RUN npm run build # tsc → dist/
# ---- Production stage ----
FROM node:20-alpine AS production
WORKDIR /app
ENV NODE_ENV=production
COPY package*.json ./
RUN npm ci --omit=dev && npm cache clean --force
COPY --from=builder /app/dist ./dist
RUN addgroup -S appgroup && adduser -S appuser -G appgroup
USER appuser
EXPOSE 3000
CMD ["node", "dist/main.js"]
Environment promotion strategy
feature branch → PR → CI runs → merge to main
main → build Docker image → tag with git SHA
→ deploy to staging (auto)
→ smoke tests pass → promote to production (manual approval)
In GitHub Actions, use environments with required reviewers for production:
deploy-production:
environment:
name: production
url: https://myapp.com
needs: deploy-staging
Secrets management
| Secret type | Where to store |
|---|
| Database URLs | GitHub Secrets → injected as env vars |
| API keys | GitHub Secrets or Vault |
| Docker registry creds | GITHUB_TOKEN (GHCR) or registry secret |
| Signing keys | GitHub Secrets — never in code |
Rules:
- Never commit
.env files — add them to .gitignore and .dockerignore
- Use
.env.example (with dummy values) to document required variables
- Rotate secrets after any accidental exposure
Dependency boundary check (dependency-cruiser)

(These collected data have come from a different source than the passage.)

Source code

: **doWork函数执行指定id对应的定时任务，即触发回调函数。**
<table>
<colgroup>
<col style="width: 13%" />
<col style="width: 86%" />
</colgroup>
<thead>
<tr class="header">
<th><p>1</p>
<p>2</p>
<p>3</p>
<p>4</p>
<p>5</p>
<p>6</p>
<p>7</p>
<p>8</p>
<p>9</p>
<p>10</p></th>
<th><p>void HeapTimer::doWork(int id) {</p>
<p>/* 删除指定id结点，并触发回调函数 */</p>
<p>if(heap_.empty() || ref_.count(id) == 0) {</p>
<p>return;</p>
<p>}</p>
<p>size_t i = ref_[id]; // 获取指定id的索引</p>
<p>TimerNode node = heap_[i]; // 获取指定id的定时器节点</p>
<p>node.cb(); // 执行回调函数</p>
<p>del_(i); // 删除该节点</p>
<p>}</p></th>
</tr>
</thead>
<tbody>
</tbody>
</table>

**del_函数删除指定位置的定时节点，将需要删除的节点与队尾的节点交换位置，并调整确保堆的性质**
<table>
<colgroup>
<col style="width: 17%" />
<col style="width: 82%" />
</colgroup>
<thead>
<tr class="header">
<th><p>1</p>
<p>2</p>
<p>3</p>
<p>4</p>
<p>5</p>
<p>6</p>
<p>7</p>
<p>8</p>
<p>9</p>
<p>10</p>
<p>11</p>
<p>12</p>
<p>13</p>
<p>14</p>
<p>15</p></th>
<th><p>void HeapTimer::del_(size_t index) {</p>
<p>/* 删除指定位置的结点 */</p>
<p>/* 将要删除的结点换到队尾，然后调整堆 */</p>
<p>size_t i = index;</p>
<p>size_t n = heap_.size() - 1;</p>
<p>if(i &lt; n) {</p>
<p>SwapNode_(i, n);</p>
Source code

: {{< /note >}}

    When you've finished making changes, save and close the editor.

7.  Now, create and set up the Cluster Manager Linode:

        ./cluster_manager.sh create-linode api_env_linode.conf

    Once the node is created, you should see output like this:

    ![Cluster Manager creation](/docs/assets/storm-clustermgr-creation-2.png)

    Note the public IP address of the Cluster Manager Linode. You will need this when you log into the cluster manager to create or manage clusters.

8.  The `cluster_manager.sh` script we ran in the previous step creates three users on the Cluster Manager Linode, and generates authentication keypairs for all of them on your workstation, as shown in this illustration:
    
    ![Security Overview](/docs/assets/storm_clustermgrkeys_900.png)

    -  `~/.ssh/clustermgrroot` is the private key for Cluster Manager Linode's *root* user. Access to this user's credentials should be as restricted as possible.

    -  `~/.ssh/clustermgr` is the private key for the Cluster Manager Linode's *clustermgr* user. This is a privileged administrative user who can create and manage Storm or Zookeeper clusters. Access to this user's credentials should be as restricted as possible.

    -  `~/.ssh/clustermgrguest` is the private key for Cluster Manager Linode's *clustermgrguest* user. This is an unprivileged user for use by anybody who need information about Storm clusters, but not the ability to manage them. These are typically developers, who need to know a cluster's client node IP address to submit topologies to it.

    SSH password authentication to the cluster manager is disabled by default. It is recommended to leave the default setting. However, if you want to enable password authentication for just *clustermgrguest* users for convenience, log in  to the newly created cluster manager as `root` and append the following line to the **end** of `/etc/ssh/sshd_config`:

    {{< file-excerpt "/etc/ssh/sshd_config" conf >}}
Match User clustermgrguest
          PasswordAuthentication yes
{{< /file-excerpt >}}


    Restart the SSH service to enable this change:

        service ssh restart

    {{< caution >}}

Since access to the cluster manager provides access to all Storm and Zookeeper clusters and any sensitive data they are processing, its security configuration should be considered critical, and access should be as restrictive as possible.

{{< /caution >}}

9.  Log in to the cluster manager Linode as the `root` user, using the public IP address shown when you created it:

Add this to enforce that domain never imports from infrastructure:
{
"forbidden": [
{
"name": "no-domain-imports-infrastructure",
"severity": "error",
"from": { "path": "src/.*/domain/" },
"to": { "path": "src/.*/infrastructure/" }
},
{
"name": "no-domain-imports-application",
"severity": "error",
"from": { "path": "src/.*/domain/" },
"to": { "path": "src/.*/application/" }
}
]
}
"scripts": {
"lint:deps": "depcruise src --config .dependency-cruiser.json"
}
Recommended npm scripts
"scripts": {
"build": "tsc -p tsconfig.build.json",
"typecheck": "tsc --noEmit",
"lint": "eslint src --ext .ts",
"lint:deps": "depcruise src --config .dependency-cruiser.json",
"test:unit": "jest --testPathPattern=\\.spec\\.ts",
"test:integration": "jest --testPathPattern=\\.int-spec\\.ts --runInBand",
"test:e2e": "jest --testPathPattern=\\.e2e-spec\\.ts --runInBand",
"db:migrate": "ts-node -r tsconfig-paths/register src/database/migrate.ts",
"db:migrate:test": "cross-env NODE_ENV=test npm run db:migrate"
}
GitLab CI variant
If using GitLab CI instead of GitHub Actions, the equivalent .gitlab-ci.yml structure follows the same jobs: quality → test-unit → test-integration → build → deploy. Ask for the GitLab variant explicitly if needed.